DrDavid - Have you seen Fargo? It's set in Minnesota and I've been there - just to see the police station. They have a sing-song lilt which is said to come from the original Scandinavians who settled the state. One of the town's attractions is a Viking ship - right in the middle of the plains, thousands of miles from the sea.

Bill Bryson is good on how the original accents and vocabulary of the first settlers have survived and their links with the English spoken in the UK at the time.

My grandfather was a Scot. In the family, it's still 'mince and tatties' and the big turkey plate is 'the asset' - from assiette'. Lots of French words in Scottish dialect. My grandmother was a Londoner, with a nice line in rhyming slang. When she talked about plates, as in 'Oh me plates!', she'd be referring to her feet.

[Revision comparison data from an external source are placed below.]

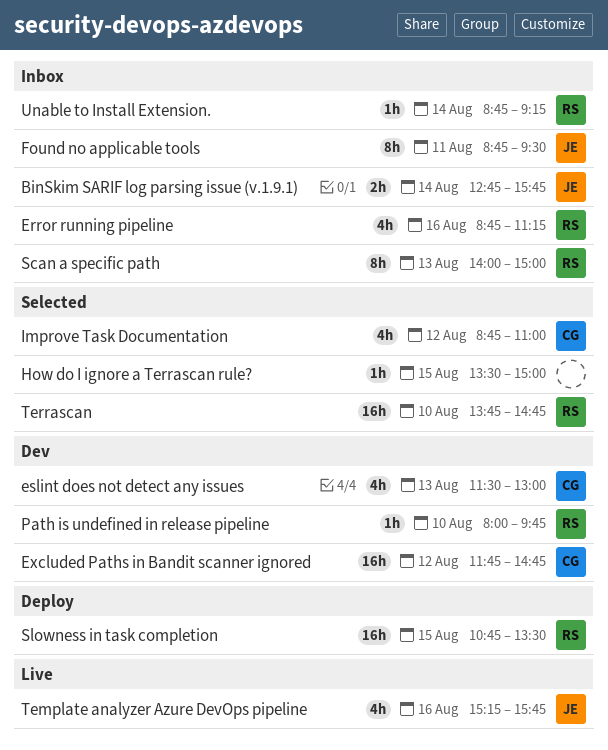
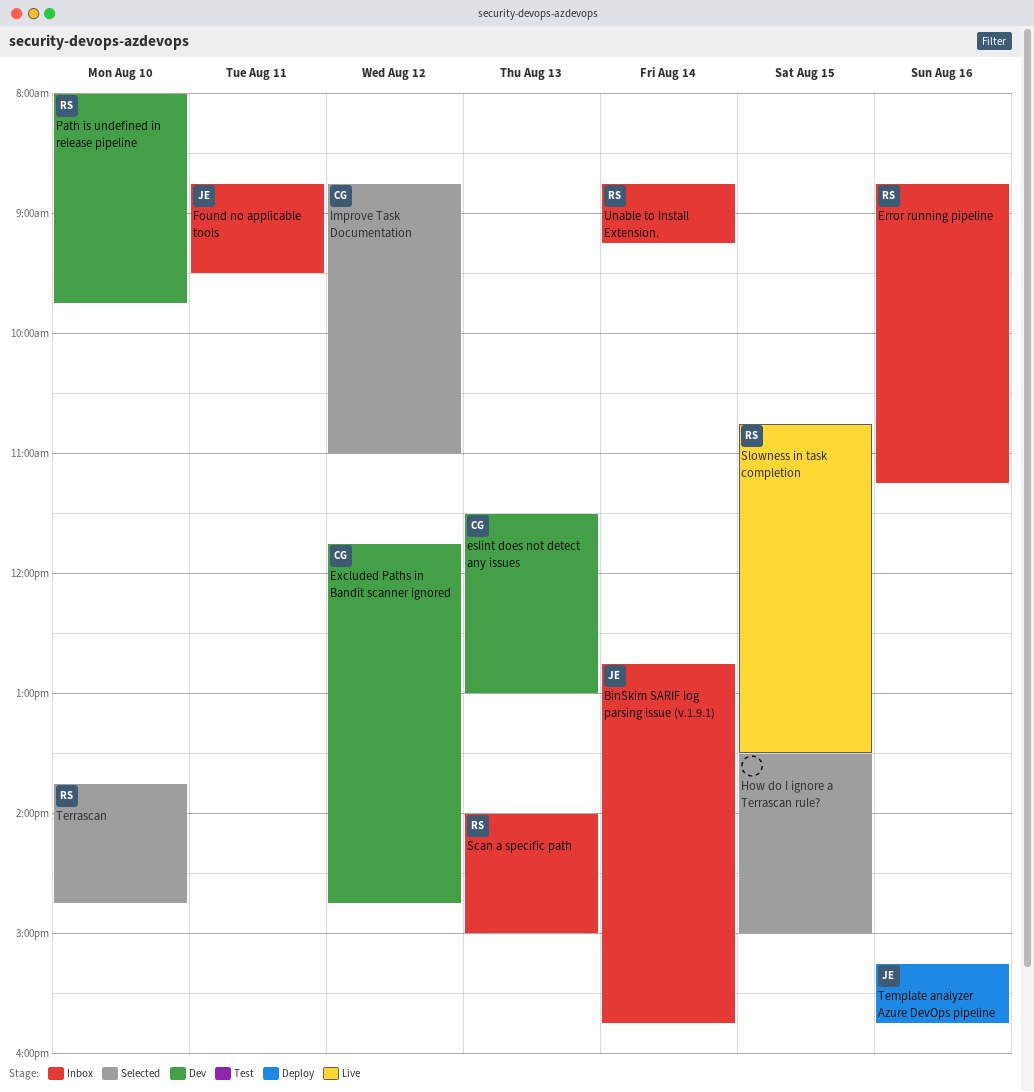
Slowness in task completion, status: Deploy -> Live
Template analyzer Azure DevOps pipeline, status: Live -> Deploy

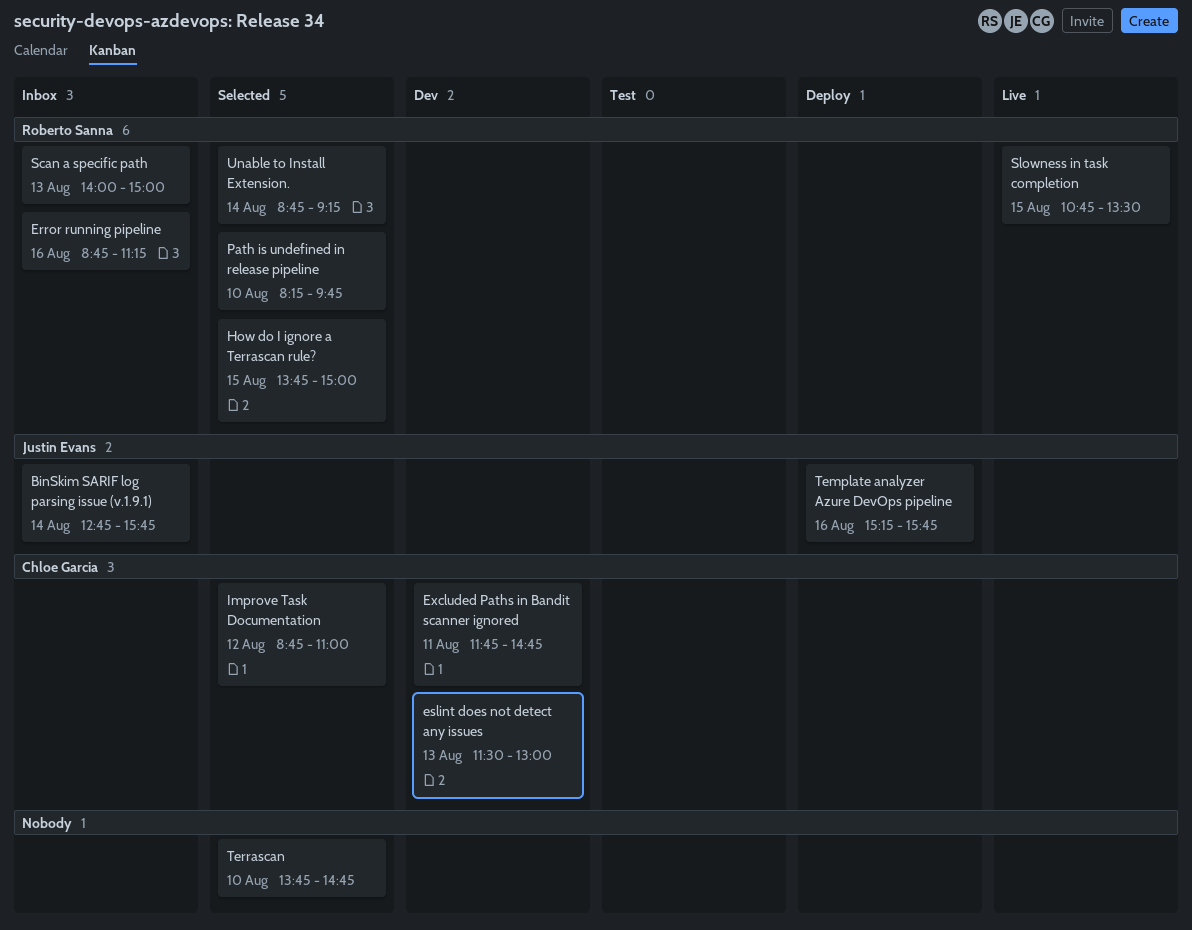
Excluded Paths in Bandit scanner ignored, day: Aug 12 -> Aug 11
Found no applicable tools: present -> none
How do I ignore a Terrascan rule?, owner: none -> Roberto Sanna
How do I ignore a Terrascan rule?, begins: 13:30 -> 13:45
Path is undefined in release pipeline, status: Dev -> Selected
Path is undefined in release pipeline, begins: 08:00 -> 08:15
Terrascan, owner: Roberto Sanna -> none
Unable to Install Extension., status: Inbox -> Selected

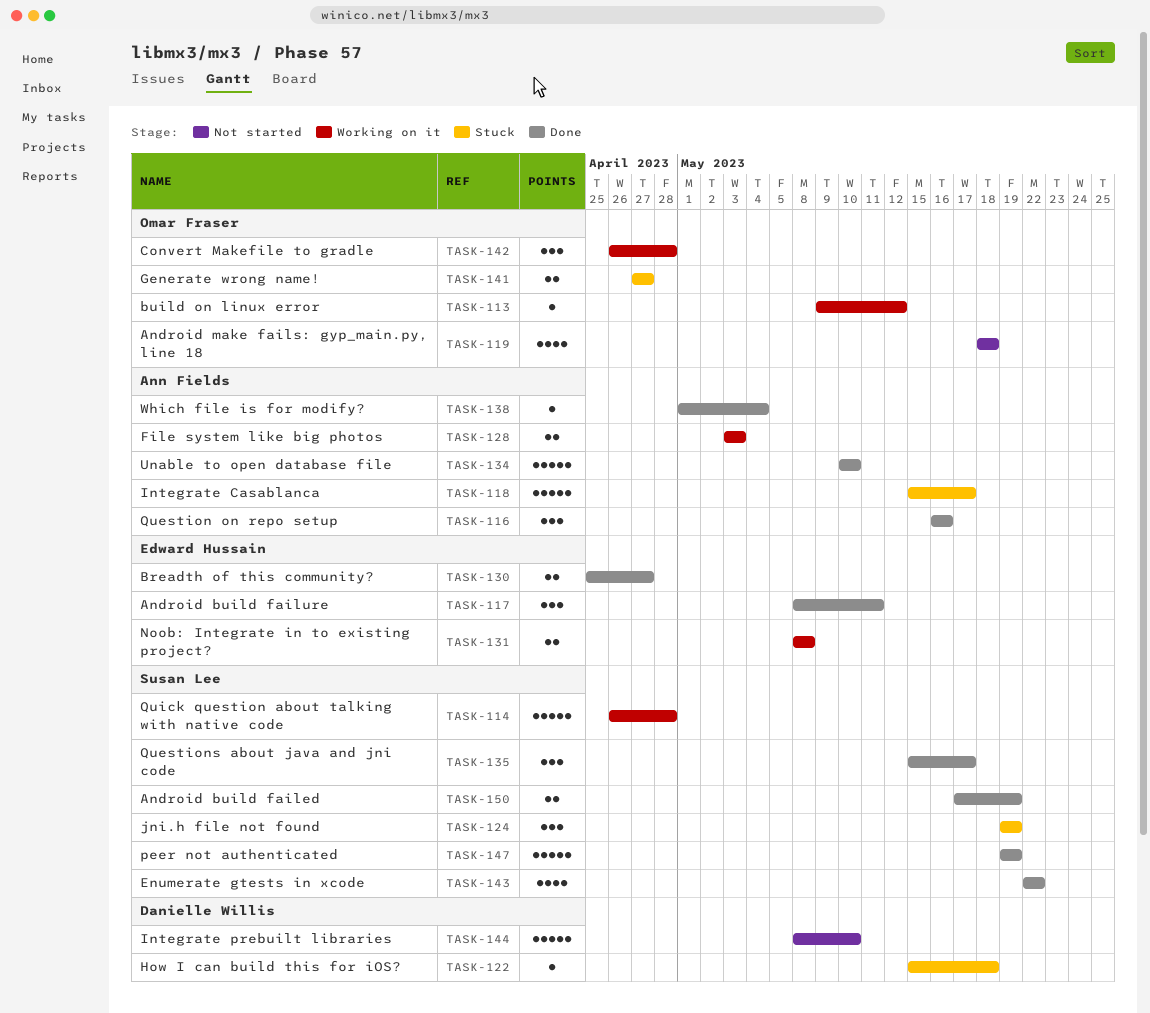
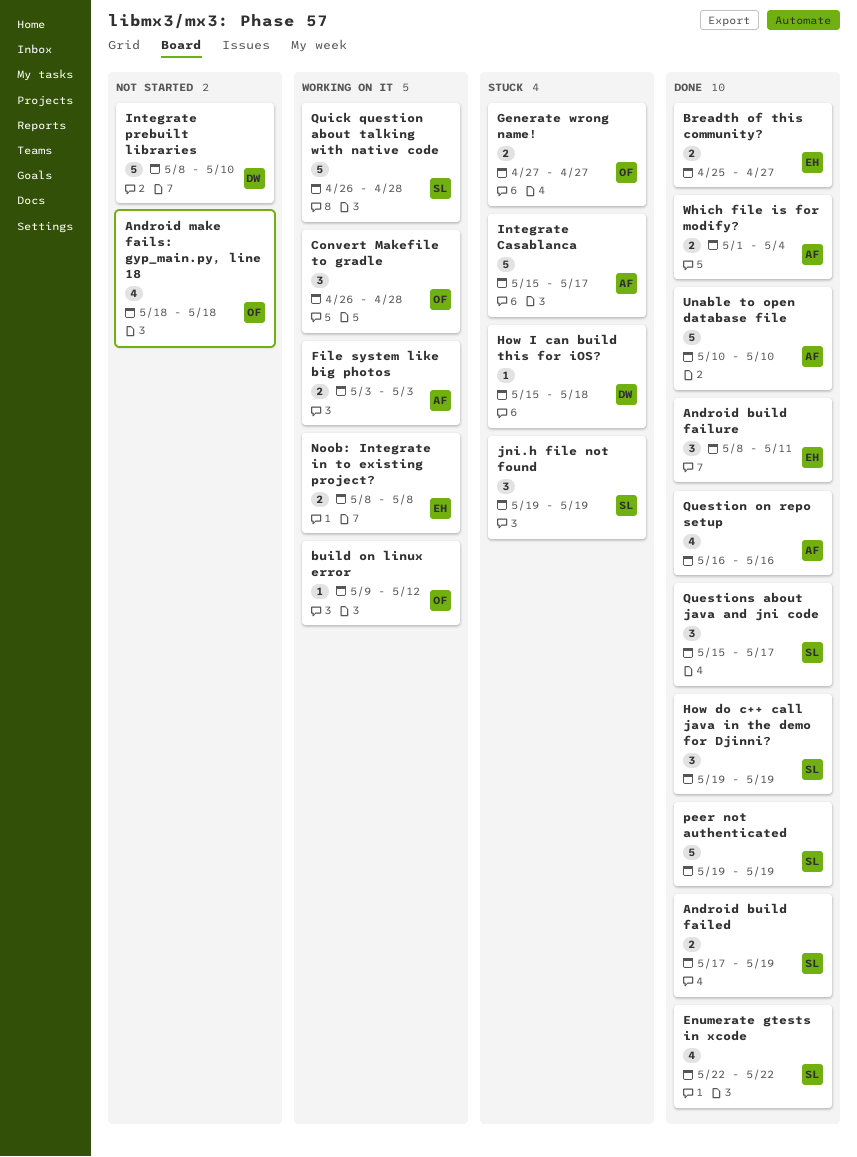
How do c++ call java in the demo for Djinni?: none -> present
Question on repo setup, estimate: 3 -> 4
Which file is for modify?, estimate: 1 -> 2

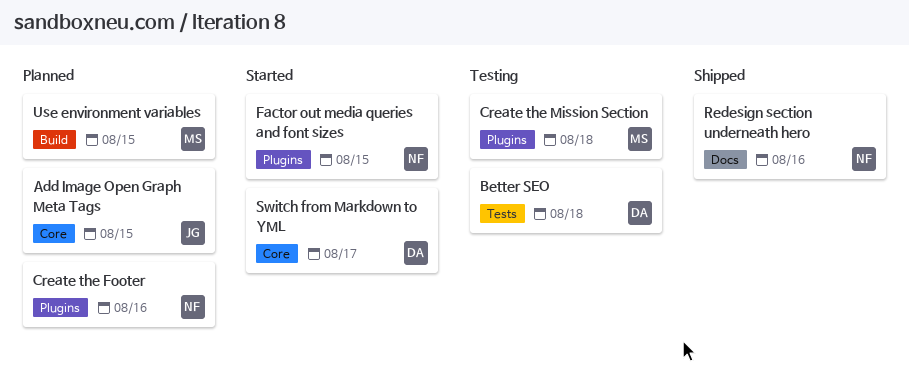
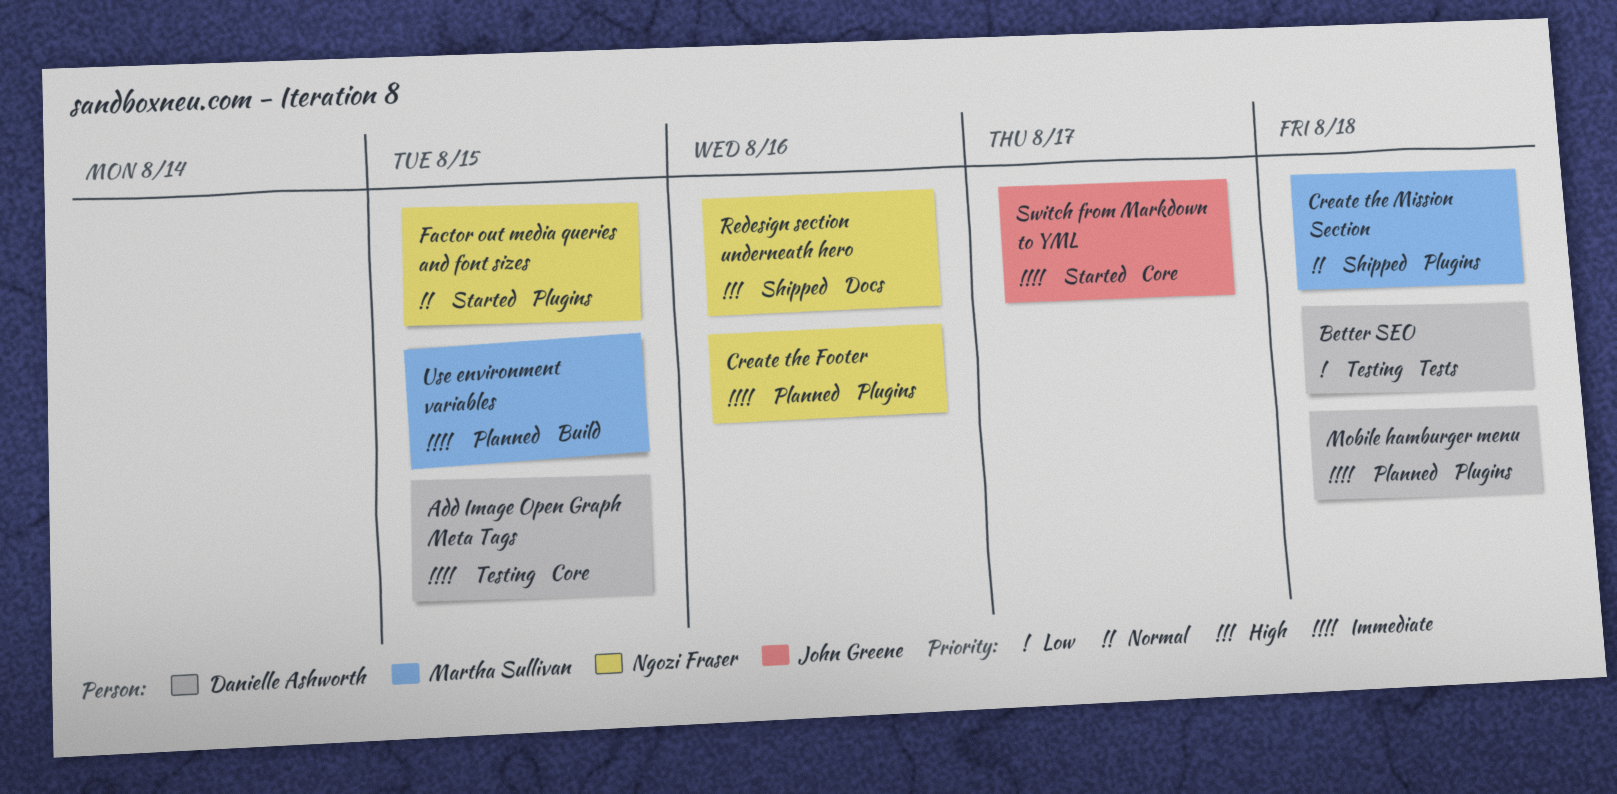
Add Image Open Graph Meta Tags, status: Planned -> Testing
Add Image Open Graph Meta Tags, owner: John Greene -> Danielle Ashworth
Create the Mission Section, status: Testing -> Shipped
Mobile hamburger menu: none -> present
Switch from Markdown to YML, owner: Danielle Ashworth -> John Greene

Waiohwai · 14/11/2020 13:13

@HeirloomTomato

In my experience, Americans can’t distinguish well between an upper class British ‘queens English’ accent and a more working class accent. I knew a guy at work with a Cockney accent that would cut butter - old school London like Michael Caine - and an American colleague described it as ‘posh’ which cracked me up. They really don’t hear social class the way British people do. Partly because there are so many gradations of class in British accents anyway whereas class in the US isn’t so tightly connected to accent in the same way.
I've noticed this having moved from London to Northern England. To many northerners it seems that any southern accent is regarded as posh, even if it very definitely isn't. And I guess it goes the other way too: I think many southerners read any northern accent as being working class.
SenecaFallsRedux · 14/11/2020 13:13

It seems that the earlier an area was settled the more distinctive the accent is and the more quickly it changes from place to place.

I think there is a lot of truth to this. I grew up in coastal Georgia, where the accent retains some non-rhotic features. Go 60 miles inland and it's almost 100 percent rhotic.